Son 20 yıldır yaptığım bestelerden bir derleme yaptım. Albüme adını veren Vian Köpüğü bundan 20 yıl önce puslu bir günde bestelediğim bir parçaydı. Ünlü Fransız yazar ve caz müzisyeni Boris Vian'ın Günlerin Köpüğü adlı kitabından esinlenerek yaptığım bu parça albümün ismi oldu. Boris Vian için bir beste yapılmış olması da Fransızlar açısından önem taşıyordu. Bu isim onlara da sıcak geldi.
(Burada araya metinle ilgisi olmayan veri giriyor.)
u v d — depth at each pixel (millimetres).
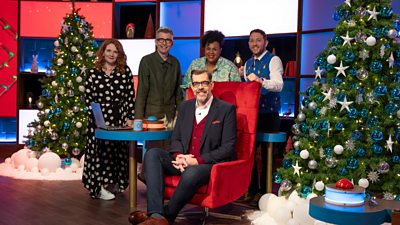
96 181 4297
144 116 4391
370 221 2271
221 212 3916
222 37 4258
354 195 2416
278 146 6309
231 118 3449
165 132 3797
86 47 5680
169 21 6934
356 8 3465
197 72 3465
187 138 3504
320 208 2365
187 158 3297
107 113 4312
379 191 3410
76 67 5617
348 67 3400
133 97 4473
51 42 7496
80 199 4297
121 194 4539
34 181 5082
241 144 3631
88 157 4352
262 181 4270
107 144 4344
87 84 4320
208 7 6488
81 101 5625
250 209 4020
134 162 3945
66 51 5625
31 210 3844
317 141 3490
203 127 3484
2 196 4336
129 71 4457
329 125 3371
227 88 3814
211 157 3338
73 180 5211
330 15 5625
Albümün pek çok açıdan Fransa koktuğu da bir gerçek...
YAĞMURLU VE HÜZÜNLÜ
- Albümde bestelerinizden başka 3 standart caz parçası yer alıyor. Bunları nasıl seçtiniz?
- Doğrusu bunlar kayıt sırasında kendiliğinden ortaya çıktı. Pier Michelot'a Vian Köpüğü adlı parçamın nasıl çalınacağını tarif ederken yağmurlu ve hüzünlü çalalım dedim. Pierre o anda içinde yağmur sözcüğü geçen ‘‘Here's That Rainy Day’’i çalalım dedi. Bu parçayı ilk çıkan orijinal tonundan çaldık. Sonra ‘‘I Love You’’ dedik ve onu çaldık. Eleştirmenler böyle albümlerde sanatçıların solo parçalar çalmalarını tercih ediyorlar. Ben de bas ve davul olmadan tek başıma ‘‘Saudade Do Brasil’’i çaldım. Böylece tek başına nasıl çalıyordur sorusuna da cevap vermiş oldum. Bu üç parça böylece albüme girmiş oldu.
- Vian Köpüğü'nde biraraya gelen bu üçlünün ilerisi için özel planları var mı?
Üçlü olarak onlarla birlikte çaldık. ODTÜ'de de bir konser verdik. İleride de birlikte festivallere katılmayı düşünüyoruz. Onlar benimle birlikte çalacakları her türlü projeye sıcak bakıyorlar. Tuşemi ve bestelerimi çok beğeniyorlar. Böyle değerli müzisyenler tarafından beğenilmek hoşuma gidiyor. Türkiye'de bir ara 'bende iş yok mu acaba?' diye düşünüyordum ki yabancı müzisyenlerin beğenisini kazandım. Burada beni arayıp soranların sayısı pek de fazla değildi ama şimdi Paris'te insanlar neredeyse üzerime atlıyorlar. Ben de bu ilgiyi değerlendirmek istiyorum.
- Peki kendiniz ve caz müziği için ileride neler yapmayı düşünüyorsunuz?
Şu sıralar sanırım biraz dinlenmeye ihtiyacım var. Ankara'da oturduğum için İstanbul'dan biraz uzak kalıyorum. Arada Paris'teki caz kulüplerinde çalmaya gidiyorum. Nisan ayında Füsun Levet'le birlikte İmer Demirer'i Fransa'ya götüreceğiz. Onu da orada tanıtmak ve birlikte bir albüm yapmak istiyoruz.